Ao longo do processo terapêutico a mulher consegue efetuar mudanças significativas no papel desempenhado no jogo conjugal abandonando a posição de dominadora, enquanto o marido teve grandes dificuldades de reformular sua posição de dependência. Após 11 meses de terapia houve a ruptura do casamento com a saída da mulher da casa em que morava o casal.

RESULTADOS RELATIVOS AO CASAL 5

Nas sessões de terapia predominou o uso do pronome "nós"; o lazer era sempre conjunto; os papéis sexuais pouco demarcados; e os limites de cada "eu" eram difusos.

A colusão conjugal predominante era do tipo narcísica onde os membros do casal aspiravam a uma fusão quase total. Ela apresentava um caráter narcísico dada a sua história familiar e ele ocupava o papel de narcisista complementar.

No processo terapêutico ambos os membros do casal puderam efetuar mudanças.
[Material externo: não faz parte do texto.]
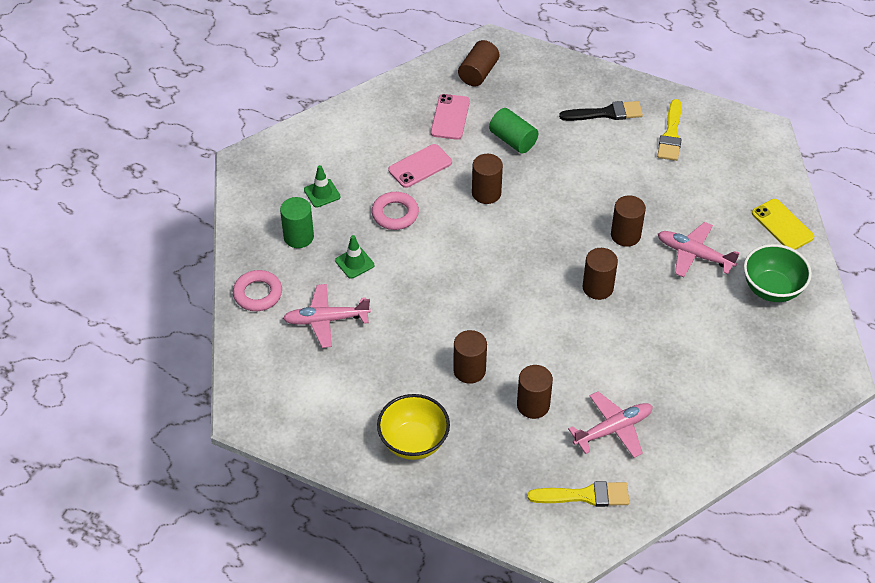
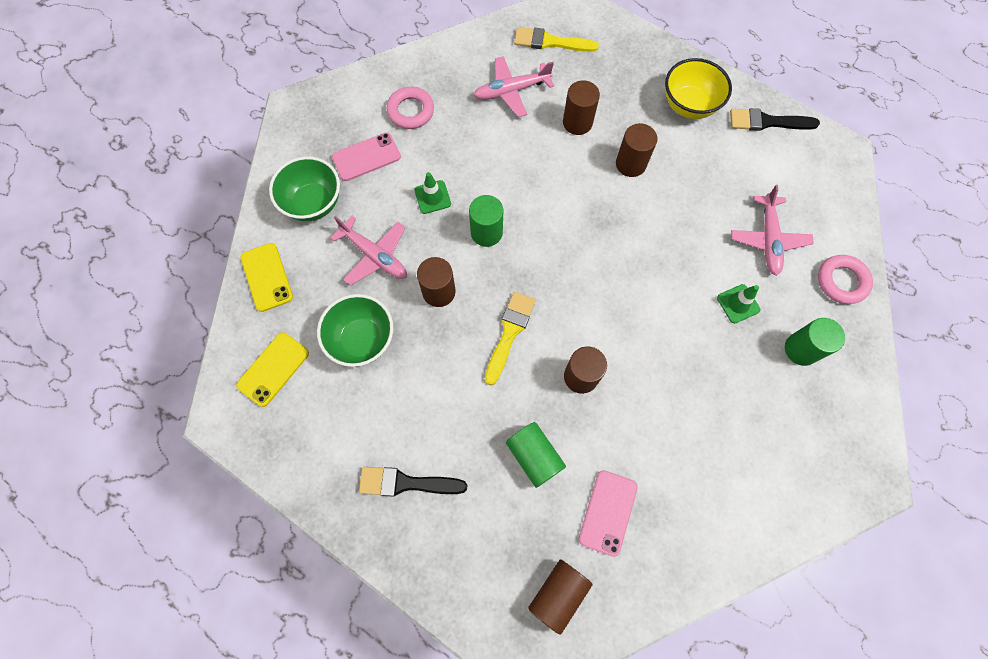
camera: 170 degrees left, 20 degrees up
(322, 193) = (775, 409): green traffic cone -> green traffic cone (432, 197)
(326, 320) = (768, 239): pink plane -> pink plane turned 90 degrees clockwise
(326, 436) = (767, 122): none -> black brush
(395, 214) = (690, 363): pink ring -> pink ring (411, 111)
(420, 166) = (655, 432): pink phone -> pink phone (366, 157)
(597, 287) = (486, 232): brown cylinder -> green cylinder
(671, 134) = (337, 431): yellow brush -> yellow brush (509, 333)
(677, 193) = (362, 340): none -> green bowl
(741, 164) = (273, 369): none -> yellow phone

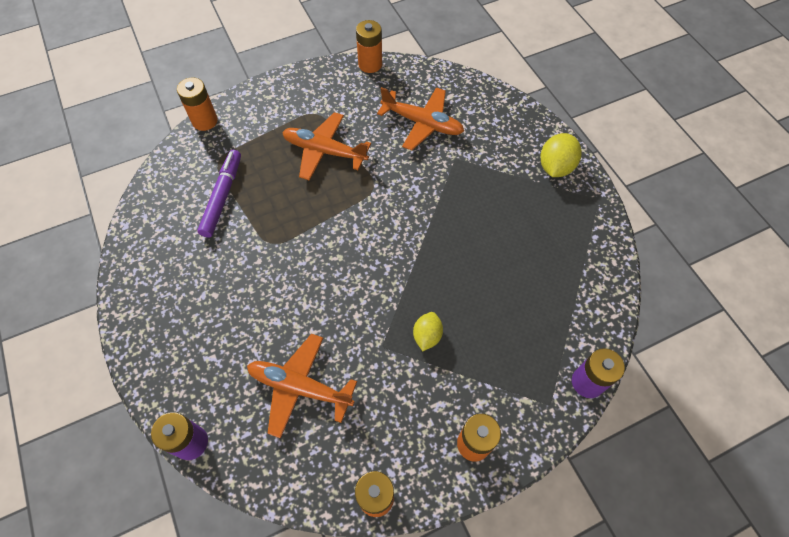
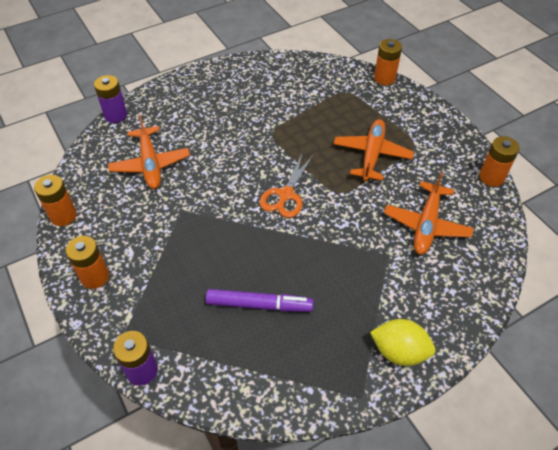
camera: 85 degrees right, 10 degrees down
(222, 196) = (311, 99): purple marker -> purple marker (259, 305)
(300, 387) = (150, 164): orange plane -> orange plane turned 150 degrees clockwise
(371, 236) = (286, 195): none -> orange scissors
(427, 336) = (191, 240): yellow lemon -> none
Ela compreendendo melhor as experiências narcisistas da infância vividas na relação com sua mãe, e ele podendo reformular sua posição de narcisista complementar na relação conjugal a partir das mudanças efetuadas pela mulher. A terapia teve a duração de 1 ano e 6 meses e o casal se manteve casado.

RESULTADOS RELATIVOS AO CASAL 6

Houve predominância do uso do pronome "nós"; a união era vista como valor; os papéis sexuais eram pouco demarcados; e o lazer era quase sempre conjunto.

O jogo colusivo que predominava era do tipo oral apresentando a temática da preocupação dos membros do casal um com o outro. Ele com caráter oral, sentindo-se auto-desvalorizado e apresentando comportamentos regressivos, e ela mais fortalecida e com disponibilidade de ajuda.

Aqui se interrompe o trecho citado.